Task goal
Would you output the following records verbatim and skip the images in them?

Plain-text engineering files

□ □ □

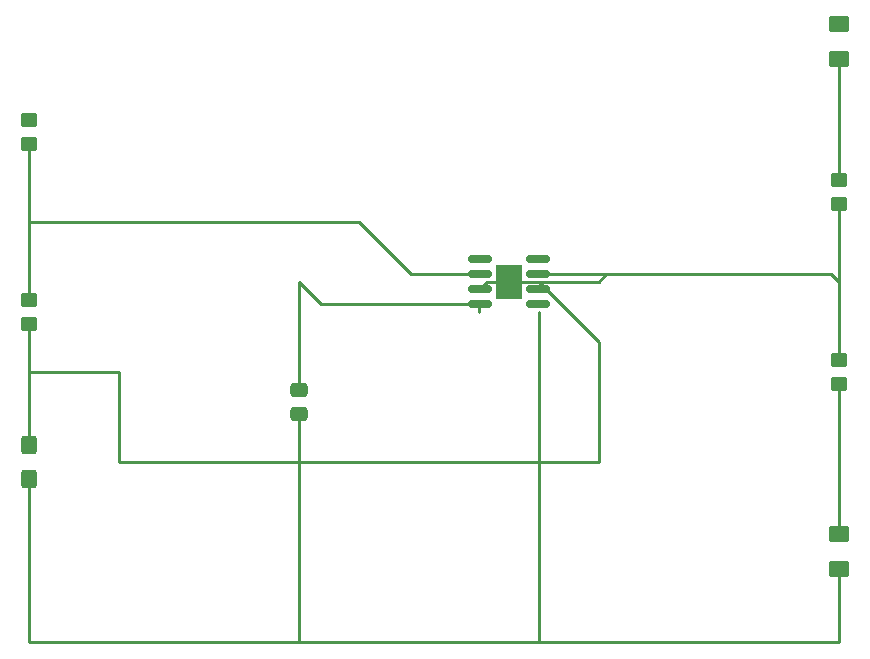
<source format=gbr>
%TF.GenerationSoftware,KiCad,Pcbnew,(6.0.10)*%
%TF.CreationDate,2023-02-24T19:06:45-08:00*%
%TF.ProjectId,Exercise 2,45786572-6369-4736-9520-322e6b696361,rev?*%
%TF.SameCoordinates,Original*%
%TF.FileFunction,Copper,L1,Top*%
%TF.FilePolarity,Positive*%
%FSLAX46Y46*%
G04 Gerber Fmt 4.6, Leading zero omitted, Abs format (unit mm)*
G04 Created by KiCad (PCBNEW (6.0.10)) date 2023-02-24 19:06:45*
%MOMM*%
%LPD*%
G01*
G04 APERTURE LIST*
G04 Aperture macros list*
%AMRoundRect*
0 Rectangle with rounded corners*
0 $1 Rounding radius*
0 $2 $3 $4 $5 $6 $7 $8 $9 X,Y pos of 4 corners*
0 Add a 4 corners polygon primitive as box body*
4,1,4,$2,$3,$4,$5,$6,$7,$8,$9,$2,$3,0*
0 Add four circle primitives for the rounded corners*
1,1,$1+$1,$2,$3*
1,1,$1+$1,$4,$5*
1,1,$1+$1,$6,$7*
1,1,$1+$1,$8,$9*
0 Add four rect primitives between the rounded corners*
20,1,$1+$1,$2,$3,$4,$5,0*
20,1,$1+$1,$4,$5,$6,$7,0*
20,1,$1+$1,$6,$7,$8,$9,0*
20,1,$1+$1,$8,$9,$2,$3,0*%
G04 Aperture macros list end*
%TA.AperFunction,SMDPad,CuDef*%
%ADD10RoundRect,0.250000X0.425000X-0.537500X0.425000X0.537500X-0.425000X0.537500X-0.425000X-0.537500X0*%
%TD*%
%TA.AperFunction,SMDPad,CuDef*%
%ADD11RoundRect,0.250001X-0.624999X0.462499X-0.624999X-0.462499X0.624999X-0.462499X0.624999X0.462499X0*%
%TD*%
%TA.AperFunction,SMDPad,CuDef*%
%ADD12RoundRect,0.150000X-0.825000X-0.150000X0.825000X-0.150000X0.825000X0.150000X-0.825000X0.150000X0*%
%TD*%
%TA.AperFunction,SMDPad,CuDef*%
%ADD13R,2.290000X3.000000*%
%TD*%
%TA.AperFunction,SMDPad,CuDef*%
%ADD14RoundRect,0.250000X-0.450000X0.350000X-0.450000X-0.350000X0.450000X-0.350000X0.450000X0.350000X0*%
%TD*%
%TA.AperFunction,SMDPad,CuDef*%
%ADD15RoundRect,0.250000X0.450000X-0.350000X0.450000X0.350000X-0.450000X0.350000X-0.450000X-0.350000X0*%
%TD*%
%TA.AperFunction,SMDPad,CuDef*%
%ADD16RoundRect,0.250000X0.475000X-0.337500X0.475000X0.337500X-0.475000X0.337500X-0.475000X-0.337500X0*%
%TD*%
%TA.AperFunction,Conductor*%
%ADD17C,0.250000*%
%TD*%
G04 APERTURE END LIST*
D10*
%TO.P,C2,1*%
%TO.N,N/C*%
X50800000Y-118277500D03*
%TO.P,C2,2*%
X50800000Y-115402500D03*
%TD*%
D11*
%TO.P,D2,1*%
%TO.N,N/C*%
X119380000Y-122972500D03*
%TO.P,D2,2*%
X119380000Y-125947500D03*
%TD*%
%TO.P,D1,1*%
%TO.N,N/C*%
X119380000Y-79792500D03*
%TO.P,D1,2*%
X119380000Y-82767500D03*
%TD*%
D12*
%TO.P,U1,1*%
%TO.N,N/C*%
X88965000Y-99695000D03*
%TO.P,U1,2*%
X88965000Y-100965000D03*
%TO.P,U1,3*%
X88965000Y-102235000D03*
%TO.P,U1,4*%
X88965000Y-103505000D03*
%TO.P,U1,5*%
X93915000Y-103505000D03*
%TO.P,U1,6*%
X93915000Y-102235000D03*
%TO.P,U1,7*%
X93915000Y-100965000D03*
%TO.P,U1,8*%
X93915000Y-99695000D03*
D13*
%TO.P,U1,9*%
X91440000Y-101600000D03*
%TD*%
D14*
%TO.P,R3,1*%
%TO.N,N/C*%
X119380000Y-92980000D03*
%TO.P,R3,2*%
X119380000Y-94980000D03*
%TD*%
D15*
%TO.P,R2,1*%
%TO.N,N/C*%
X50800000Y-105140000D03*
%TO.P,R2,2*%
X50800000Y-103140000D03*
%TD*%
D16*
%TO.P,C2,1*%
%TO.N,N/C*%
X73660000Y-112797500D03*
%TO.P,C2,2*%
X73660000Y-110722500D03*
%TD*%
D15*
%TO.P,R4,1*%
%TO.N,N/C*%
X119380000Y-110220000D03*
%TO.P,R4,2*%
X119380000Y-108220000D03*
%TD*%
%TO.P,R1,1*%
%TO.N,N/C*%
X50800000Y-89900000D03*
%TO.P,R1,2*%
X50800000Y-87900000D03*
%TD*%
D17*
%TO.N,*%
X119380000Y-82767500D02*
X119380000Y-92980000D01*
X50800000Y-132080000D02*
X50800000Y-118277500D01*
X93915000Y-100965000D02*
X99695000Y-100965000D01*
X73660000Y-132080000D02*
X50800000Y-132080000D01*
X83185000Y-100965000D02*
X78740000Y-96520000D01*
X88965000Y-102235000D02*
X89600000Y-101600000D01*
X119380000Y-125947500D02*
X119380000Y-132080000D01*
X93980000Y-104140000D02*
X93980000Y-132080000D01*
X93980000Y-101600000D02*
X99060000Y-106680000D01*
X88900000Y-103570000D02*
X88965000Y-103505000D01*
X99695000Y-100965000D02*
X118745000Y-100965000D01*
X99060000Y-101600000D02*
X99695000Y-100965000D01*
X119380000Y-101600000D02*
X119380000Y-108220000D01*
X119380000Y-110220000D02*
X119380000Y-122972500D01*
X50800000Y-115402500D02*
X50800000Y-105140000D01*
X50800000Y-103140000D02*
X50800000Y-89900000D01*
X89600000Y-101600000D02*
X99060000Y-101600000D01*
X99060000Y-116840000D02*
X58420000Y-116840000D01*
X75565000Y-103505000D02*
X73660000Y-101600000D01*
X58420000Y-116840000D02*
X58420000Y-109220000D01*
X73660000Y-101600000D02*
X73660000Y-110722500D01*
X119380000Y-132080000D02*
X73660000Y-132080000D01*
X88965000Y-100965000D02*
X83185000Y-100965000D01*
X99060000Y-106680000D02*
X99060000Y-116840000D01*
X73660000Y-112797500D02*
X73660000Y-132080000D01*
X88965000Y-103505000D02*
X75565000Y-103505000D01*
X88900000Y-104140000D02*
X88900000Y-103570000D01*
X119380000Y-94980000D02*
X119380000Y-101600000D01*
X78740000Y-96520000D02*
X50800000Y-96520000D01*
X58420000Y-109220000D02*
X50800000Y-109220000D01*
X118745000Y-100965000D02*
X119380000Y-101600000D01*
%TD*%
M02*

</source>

□ □ □

Result for this task
<source format=gbr>
%TF.GenerationSoftware,KiCad,Pcbnew,(6.0.10)*%
%TF.CreationDate,2023-02-24T19:06:45-08:00*%
%TF.ProjectId,Exercise 2,45786572-6369-4736-9520-322e6b696361,rev?*%
%TF.SameCoordinates,Original*%
%TF.FileFunction,Copper,L1,Top*%
%TF.FilePolarity,Positive*%
%FSLAX46Y46*%
G04 Gerber Fmt 4.6, Leading zero omitted, Abs format (unit mm)*
G04 Created by KiCad (PCBNEW (6.0.10)) date 2023-02-24 19:06:45*
%MOMM*%
%LPD*%
G01*
G04 APERTURE LIST*
G04 Aperture macros list*
%AMRoundRect*
0 Rectangle with rounded corners*
0 $1 Rounding radius*
0 $2 $3 $4 $5 $6 $7 $8 $9 X,Y pos of 4 corners*
0 Add a 4 corners polygon primitive as box body*
4,1,4,$2,$3,$4,$5,$6,$7,$8,$9,$2,$3,0*
0 Add four circle primitives for the rounded corners*
1,1,$1+$1,$2,$3*
1,1,$1+$1,$4,$5*
1,1,$1+$1,$6,$7*
1,1,$1+$1,$8,$9*
0 Add four rect primitives between the rounded corners*
20,1,$1+$1,$2,$3,$4,$5,0*
20,1,$1+$1,$4,$5,$6,$7,0*
20,1,$1+$1,$6,$7,$8,$9,0*
20,1,$1+$1,$8,$9,$2,$3,0*%
G04 Aperture macros list end*
%TA.AperFunction,SMDPad,CuDef*%
%ADD10RoundRect,0.250000X0.425000X-0.537500X0.425000X0.537500X-0.425000X0.537500X-0.425000X-0.537500X0*%
%TD*%
%TA.AperFunction,SMDPad,CuDef*%
%ADD11RoundRect,0.250001X-0.624999X0.462499X-0.624999X-0.462499X0.624999X-0.462499X0.624999X0.462499X0*%
%TD*%
%TA.AperFunction,SMDPad,CuDef*%
%ADD12RoundRect,0.150000X-0.825000X-0.150000X0.825000X-0.150000X0.825000X0.150000X-0.825000X0.150000X0*%
%TD*%
%TA.AperFunction,SMDPad,CuDef*%
%ADD13R,2.290000X3.000000*%
%TD*%
%TA.AperFunction,SMDPad,CuDef*%
%ADD14RoundRect,0.250000X-0.450000X0.350000X-0.450000X-0.350000X0.450000X-0.350000X0.450000X0.350000X0*%
%TD*%
%TA.AperFunction,SMDPad,CuDef*%
%ADD15RoundRect,0.250000X0.450000X-0.350000X0.450000X0.350000X-0.450000X0.350000X-0.450000X-0.350000X0*%
%TD*%
%TA.AperFunction,SMDPad,CuDef*%
%ADD16RoundRect,0.250000X0.475000X-0.337500X0.475000X0.337500X-0.475000X0.337500X-0.475000X-0.337500X0*%
%TD*%
%TA.AperFunction,Conductor*%
%ADD17C,0.250000*%
%TD*%
G04 APERTURE END LIST*
D10*
%TO.P,C2,1*%
%TO.N,N/C*%
X50800000Y-118277500D03*
%TO.P,C2,2*%
X50800000Y-115402500D03*
%TD*%
D11*
%TO.P,D2,1*%
%TO.N,N/C*%
X119380000Y-122972500D03*
%TO.P,D2,2*%
X119380000Y-125947500D03*
%TD*%
%TO.P,D1,1*%
%TO.N,N/C*%
X119380000Y-79792500D03*
%TO.P,D1,2*%
X119380000Y-82767500D03*
%TD*%
D12*
%TO.P,U1,1*%
%TO.N,N/C*%
X88965000Y-99695000D03*
%TO.P,U1,2*%
X88965000Y-100965000D03*
%TO.P,U1,3*%
X88965000Y-102235000D03*
%TO.P,U1,4*%
X88965000Y-103505000D03*
%TO.P,U1,5*%
X93915000Y-103505000D03*
%TO.P,U1,6*%
X93915000Y-102235000D03*
%TO.P,U1,7*%
X93915000Y-100965000D03*
%TO.P,U1,8*%
X93915000Y-99695000D03*
D13*
%TO.P,U1,9*%
X91440000Y-101600000D03*
%TD*%
D14*
%TO.P,R3,1*%
%TO.N,N/C*%
X119380000Y-92980000D03*
%TO.P,R3,2*%
X119380000Y-94980000D03*
%TD*%
D15*
%TO.P,R2,1*%
%TO.N,N/C*%
X50800000Y-105140000D03*
%TO.P,R2,2*%
X50800000Y-103140000D03*
%TD*%
D16*
%TO.P,C2,1*%
%TO.N,N/C*%
X73660000Y-112797500D03*
%TO.P,C2,2*%
X73660000Y-110722500D03*
%TD*%
D15*
%TO.P,R4,1*%
%TO.N,N/C*%
X119380000Y-110220000D03*
%TO.P,R4,2*%
X119380000Y-108220000D03*
%TD*%
%TO.P,R1,1*%
%TO.N,N/C*%
X50800000Y-89900000D03*
%TO.P,R1,2*%
X50800000Y-87900000D03*
%TD*%
D17*
%TO.N,*%
X119380000Y-82767500D02*
X119380000Y-92980000D01*
X50800000Y-132080000D02*
X50800000Y-118277500D01*
X93915000Y-100965000D02*
X99695000Y-100965000D01*
X73660000Y-132080000D02*
X50800000Y-132080000D01*
X83185000Y-100965000D02*
X78740000Y-96520000D01*
X88965000Y-102235000D02*
X89600000Y-101600000D01*
X119380000Y-125947500D02*
X119380000Y-132080000D01*
X93980000Y-104140000D02*
X93980000Y-132080000D01*
X93980000Y-101600000D02*
X99060000Y-106680000D01*
X88900000Y-103570000D02*
X88965000Y-103505000D01*
X99695000Y-100965000D02*
X118745000Y-100965000D01*
X99060000Y-101600000D02*
X99695000Y-100965000D01*
X119380000Y-101600000D02*
X119380000Y-108220000D01*
X119380000Y-110220000D02*
X119380000Y-122972500D01*
X50800000Y-115402500D02*
X50800000Y-105140000D01*
X50800000Y-103140000D02*
X50800000Y-89900000D01*
X89600000Y-101600000D02*
X99060000Y-101600000D01*
X99060000Y-116840000D02*
X58420000Y-116840000D01*
X75565000Y-103505000D02*
X73660000Y-101600000D01*
X58420000Y-116840000D02*
X58420000Y-109220000D01*
X73660000Y-101600000D02*
X73660000Y-110722500D01*
X119380000Y-132080000D02*
X73660000Y-132080000D01*
X88965000Y-100965000D02*
X83185000Y-100965000D01*
X99060000Y-106680000D02*
X99060000Y-116840000D01*
X73660000Y-112797500D02*
X73660000Y-132080000D01*
X88965000Y-103505000D02*
X75565000Y-103505000D01*
X88900000Y-104140000D02*
X88900000Y-103570000D01*
X119380000Y-94980000D02*
X119380000Y-101600000D01*
X78740000Y-96520000D02*
X50800000Y-96520000D01*
X58420000Y-109220000D02*
X50800000Y-109220000D01*
X118745000Y-100965000D02*
X119380000Y-101600000D01*
%TD*%
M02*

</source>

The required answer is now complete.